### INPUT MATERIAL
----
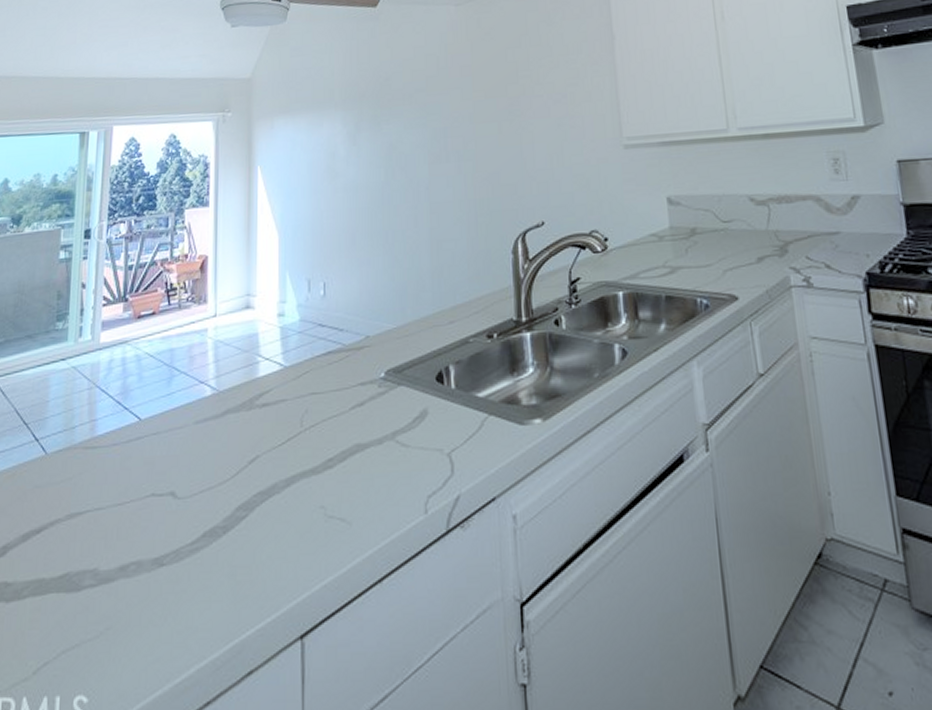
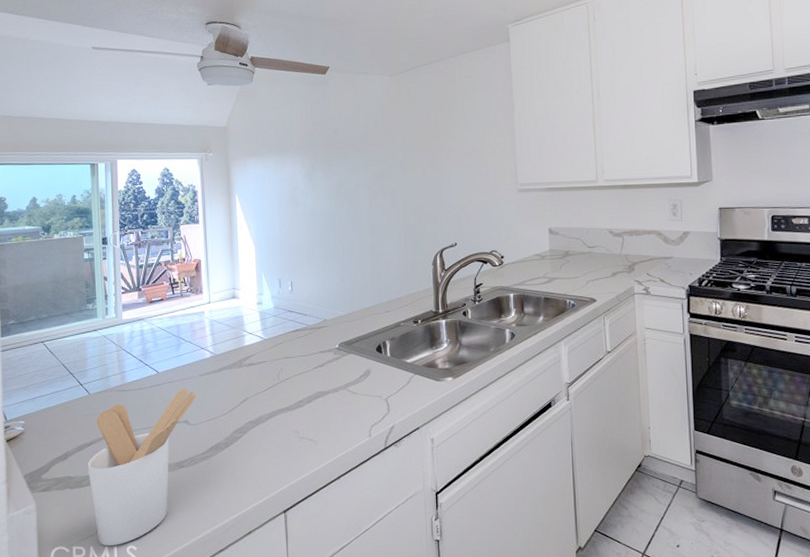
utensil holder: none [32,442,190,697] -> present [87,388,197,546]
----
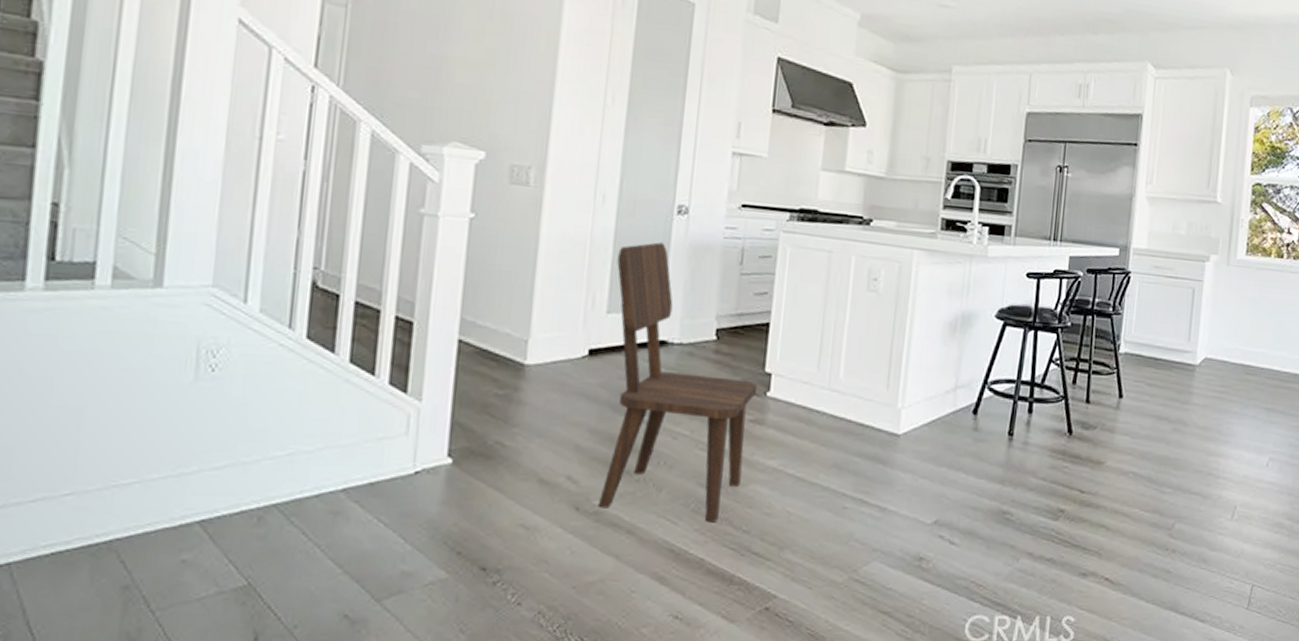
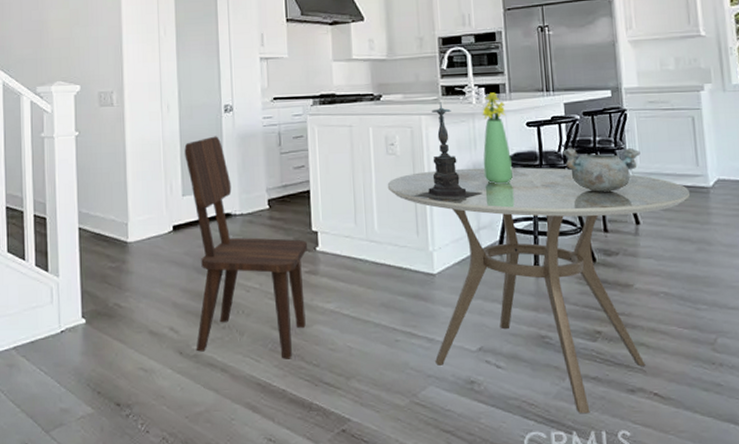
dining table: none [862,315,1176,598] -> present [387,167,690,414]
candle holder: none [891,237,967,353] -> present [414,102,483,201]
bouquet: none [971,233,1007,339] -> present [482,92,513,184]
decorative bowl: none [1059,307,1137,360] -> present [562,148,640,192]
----
Of all the entries above, output exactly the lines between the one holding "bouquet: none [971,233,1007,339]" and the one holding "decorative bowl: none", inclusive.

bouquet: none [971,233,1007,339] -> present [482,92,513,184]
decorative bowl: none [1059,307,1137,360] -> present [562,148,640,192]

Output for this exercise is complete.